優しいことは気づかれずにしよう 1042


「佐賀のがばいばあちゃん」で有名な島田洋七さんのエピソードです。

運動会の日、他の子どもたちが、家族でお昼のお弁当を食べているとき、洋七さんが1人教室で、質素な弁当を広げていると、担任の先生がやってきてこう言います。
「おう、洋七、ここにいたのか。あのな、先生、さっきから腹ぐあいが悪くてな。お前の梅干し入りの弁当と、換えてくれんか」
取り換えた先生の弁当には、ウインナーやエビフライなど、普段は食べられない、豪華なおかずがたくさん入っていて、夢中で食べる洋七さん・・・。

それから1年後の運動会の日。
また1人、教室で弁当を食べようとしていると、また先生がやってきて、「おう、洋七。今年も、ここで1人か。先生、腹が痛くなってな。また、弁当を換えてくれるか」

さらに次の年の運動会の日。
担任は女性の先生に、代わりましたが、昼休み、またまた1人で教室にいると、「洋七君。ここにいたの? 先生、お腹が痛くなっちゃって。お弁当換えてくれる」

そうです。
先生たちは、腹痛のフリをして、毎年、豪華なおかずのお弁当をご馳走してくれていたのです。

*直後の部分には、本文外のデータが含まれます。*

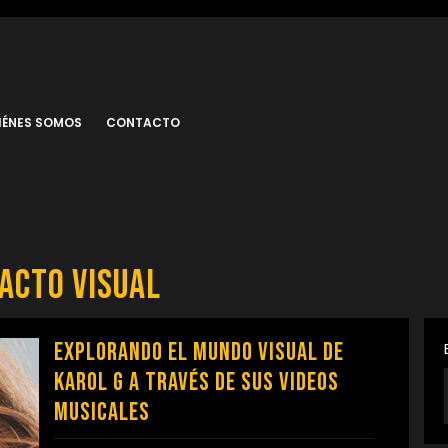
IÉNES SOMOS
CONTACTO
acto visual
Explorando el Mundo Visual de
Karol G a Través de sus Videos
Musicales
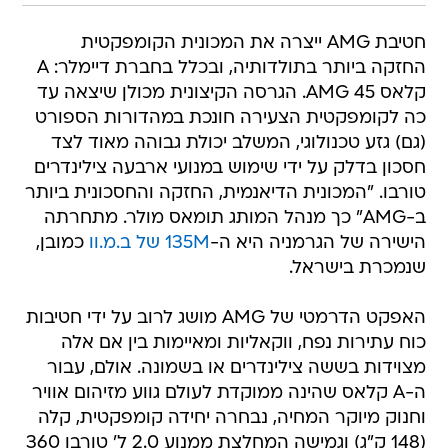
חטיבת AMG ייצרה את המכונית הקומפקטית
החזקה ביותר בתולדותיה, ובכלל בחברת דיימלר: A
קלאס 45 AMG. הגרסה הקיצונית מכולן שיצאה עד
כה לקומפקטית הצעירה חונכת במהדורות הספורט
(גם) גזע טכנולוגי, המשלב יכולת גבוהה מאוד לצד
חסכון בדלק על ידי שימוש במנועי ארבעה צילינדרים
טורבו. "המכונית הדיאנמית, החזקה והחסכונית ביותר
ב-AMG" כך מנהל המותג תומאס מולר. מתחרתה
הישירה של הגרמניה היא ה-
135M של ב.מ.וו
כמובן,
שנמכרת בישראל.
האפקט הדרמטי של AMG מושג לרוב על ידי חטיבות
כוח עתירות נפח, ווקאליות ומאיימות בין אם אלה
מצוידות בששה צילינדרים או בשמונה. אולם, עבור
ה-A קלאס שהינה ממוקדת לעולם גווע מזיהום אוויר
וחנוק מיוקר המחיה, נבחרה יחידה קומפקטית, קלה
(148 ק"ג) וגמישה המחלצת ממנוע 2.0 ל' טורבו 360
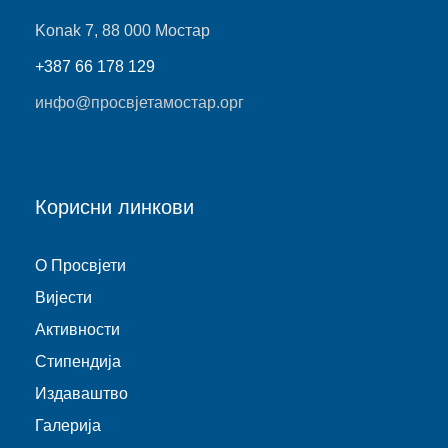
Konak 7, 88 000 Мостар
+387 66 178 129
инфо@просвјетамостар.орг
Корисни линкови
O Просвјети
Виjести
Активности
Стипендија
Издаваштво
Галерија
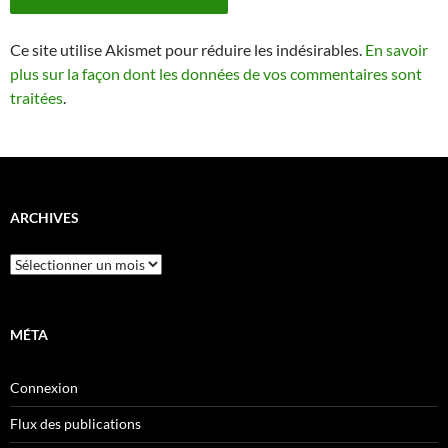
Ce site utilise Akismet pour réduire les indésirables.
En savoir
plus sur la façon dont les données de vos commentaires sont
traitées
.
ARCHIVES
Archives
MÉTA
Connexion
Flux des publications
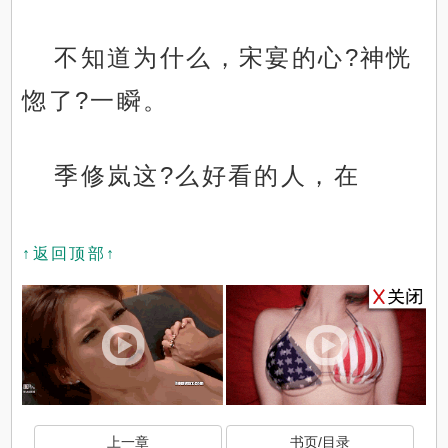
不知道为什么，宋宴的心?神恍
惚了?一瞬。
季修岚这?么好看的人，在
↑返回顶部↑
上一章
书页/目录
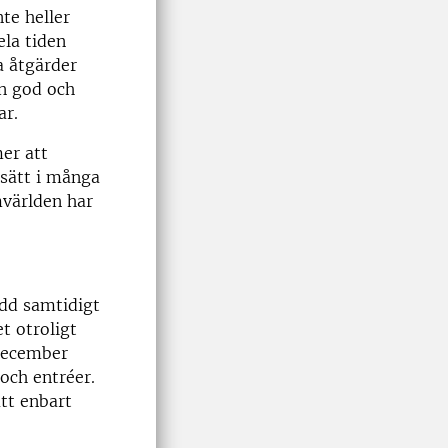
nte heller
ela tiden
a åtgärder
en god och
ar.
er att
 sätt i många
mvärlden har
ydd samtidigt
t otroligt
I december
och entréer.
att enbart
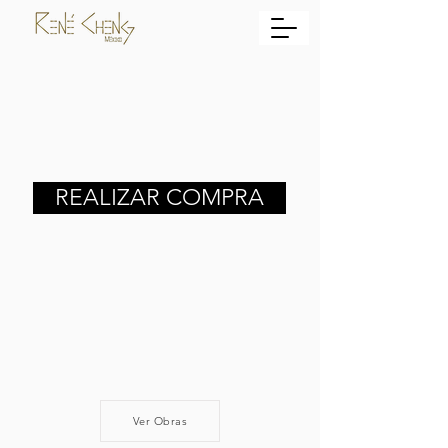
REALIZAR COMPRA
Ver Obras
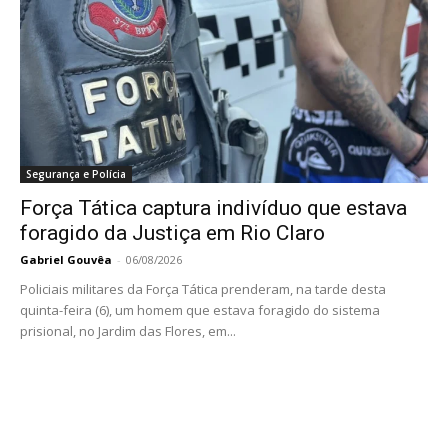
Segurança e Polícia
Força Tática captura indivíduo que estava
foragido da Justiça em Rio Claro
Gabriel Gouvêa
-
06/08/2026
Policiais militares da Força Tática prenderam, na tarde desta
quinta-feira (6), um homem que estava foragido do sistema
prisional, no Jardim das Flores, em...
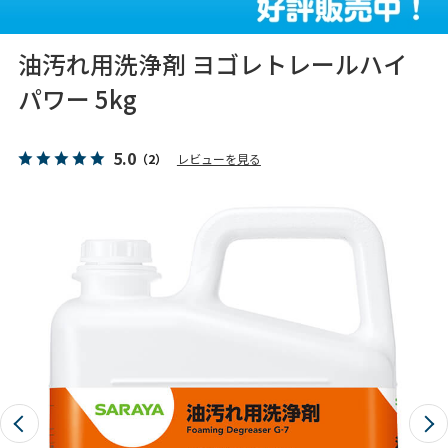
油汚れ用洗浄剤 ヨゴレトレールハイ
パワー 5kg
5.0
（2）
レビューを見る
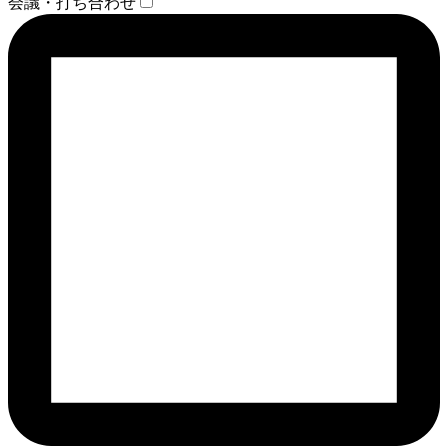
会議・打ち合わせ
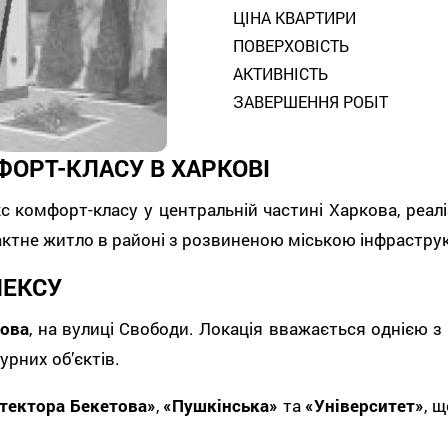
ЦІНА КВАРТИРИ
ПОВЕРХОВІСТЬ
АКТИВНІСТЬ
ЗАВЕРШЕННЯ РОБІТ
ОРТ-КЛАСУ В ХАРКОВІ
 комфорт-класу у центральній частині Харкова, реа
пактне житло в районі з розвиненою міською інфрастр
ЛЕКСУ
кова
, на вулиці Свободи. Локація вважається однією з
урних об’єктів.
ітектора Бекетова»
,
«Пушкінська»
та
«Університет»
, 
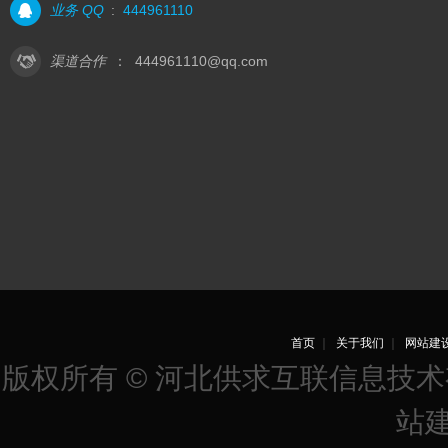
业务 QQ
:
444961110
渠道合作
：
444961110@qq.com
首页
｜
关于我们
｜
网站建
版权所有 © 河北供求互联信息技
站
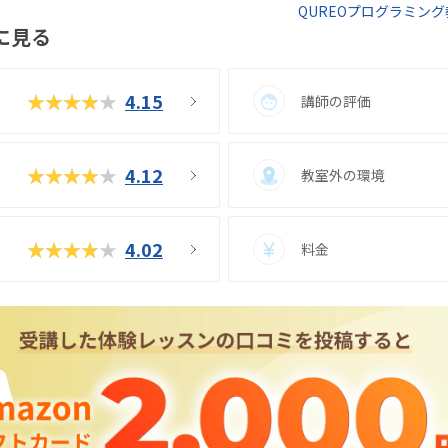
QUREOプログラミング
ー
に見る
ジ
へ
★★★★★
4.15
講師の評価
★★★★★
4.12
教室外の環境
★★★★★
4.02
料金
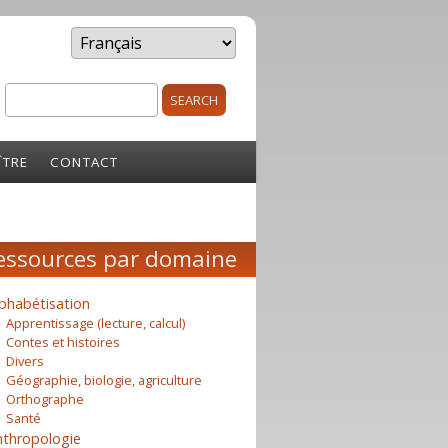
Search
rm
ÎTRE
CONTACT
essources par domaine
phabétisation
Apprentissage (lecture, calcul)
Contes et histoires
Divers
Géographie, biologie, agriculture
Orthographe
Santé
nthropologie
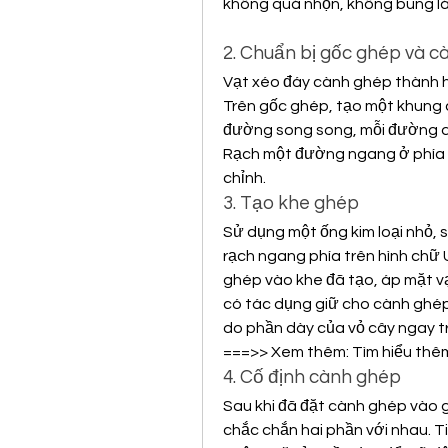
không quá nhọn, không bung lá l
2. Chuẩn bị gốc ghép và 
Vạt xéo đáy cành ghép thành h
Trên gốc ghép, tạo một khung 
đường song song, mỗi đường d
Rạch một đường ngang ở phía t
chỉnh.
3. Tạo khe ghép
Sử dụng một ống kim loại nhỏ, 
rạch ngang phía trên hình chữ 
ghép vào khe đã tạo, áp mặt vạ
có tác dụng giữ cho cành ghép 
do phần dày của vỏ cây ngay t
===>> Xem thêm: Tìm hiểu thêm 
4. Cố định cành ghép
Sau khi đã đặt cành ghép vào g
chắc chắn hai phần với nhau. T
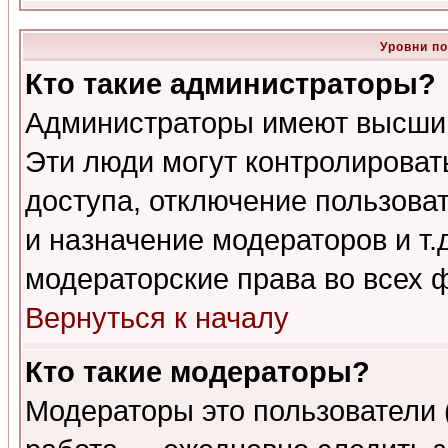
Уровни п
Кто такие администраторы?
Администраторы имеют высший
Эти люди могут контролироват
доступа, отключение пользоват
и назначение модераторов и т
модераторские права во всех 
Вернуться к началу
Кто такие модераторы?
Модераторы это пользователи 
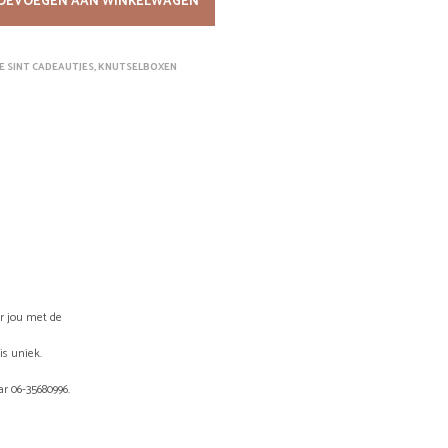
OEVOEGEN AAN WINKELWAGEN
.
E SINT CADEAUTJES
,
KNUTSELBOXEN
or jou met de
is uniek.
r 06-35680996.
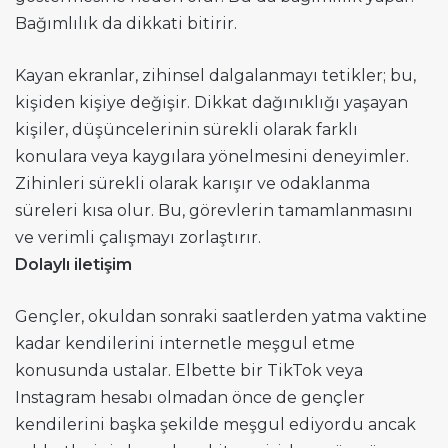
Bağımlılık da dikkati bitirir.
Kayan ekranlar, zihinsel dalgalanmayı tetikler; bu,
kişiden kişiye değişir. Dikkat dağınıklığı yaşayan
kişiler, düşüncelerinin sürekli olarak farklı
konulara veya kaygılara yönelmesini deneyimler.
Zihinleri sürekli olarak karışır ve odaklanma
süreleri kısa olur. Bu, görevlerin tamamlanmasını
ve verimli çalışmayı zorlaştırır.
Dolaylı iletişim
Gençler, okuldan sonraki saatlerden yatma vaktine
kadar kendilerini internetle meşgul etme
konusunda ustalar. Elbette bir TikTok veya
Instagram hesabı olmadan önce de gençler
kendilerini başka şekilde meşgul ediyordu ancak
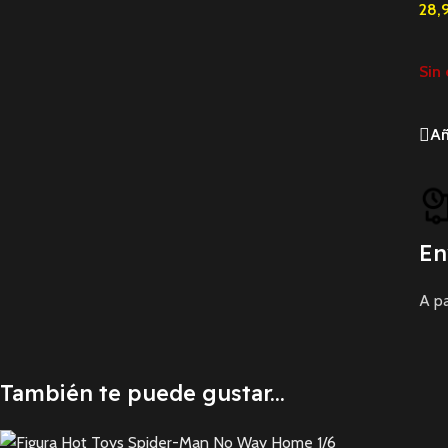
28,
Sin 
Añ
En
A pa
También te puede gustar...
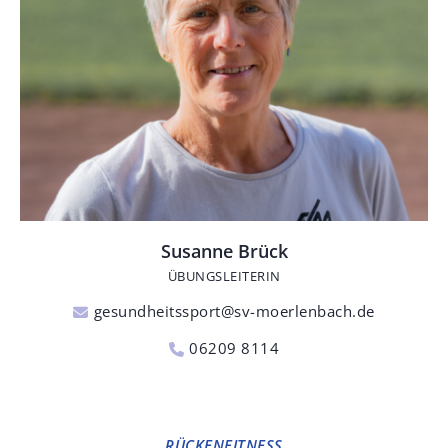
Susanne Brück
ÜBUNGSLEITERIN
gesundheitssport@sv-moerlenbach.de
06209 8114
RÜCKENFITNESS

小学生だった洋七さんは、「この学校の先生は、運動会の日になると、お腹が痛くなる」と不思議に思っていたそうです。

彼が真相を知ったのは、小学6年生の時。
このことをがばいばあちゃんに、話したときでした。
「それは、先生がわざとしてくれたとよ。それが本当の優しさと」

先生たちの優しさとは、洋七に気づかれずにやることでした。
他人に気づかれずにやることこそ、本当の優しさなのです。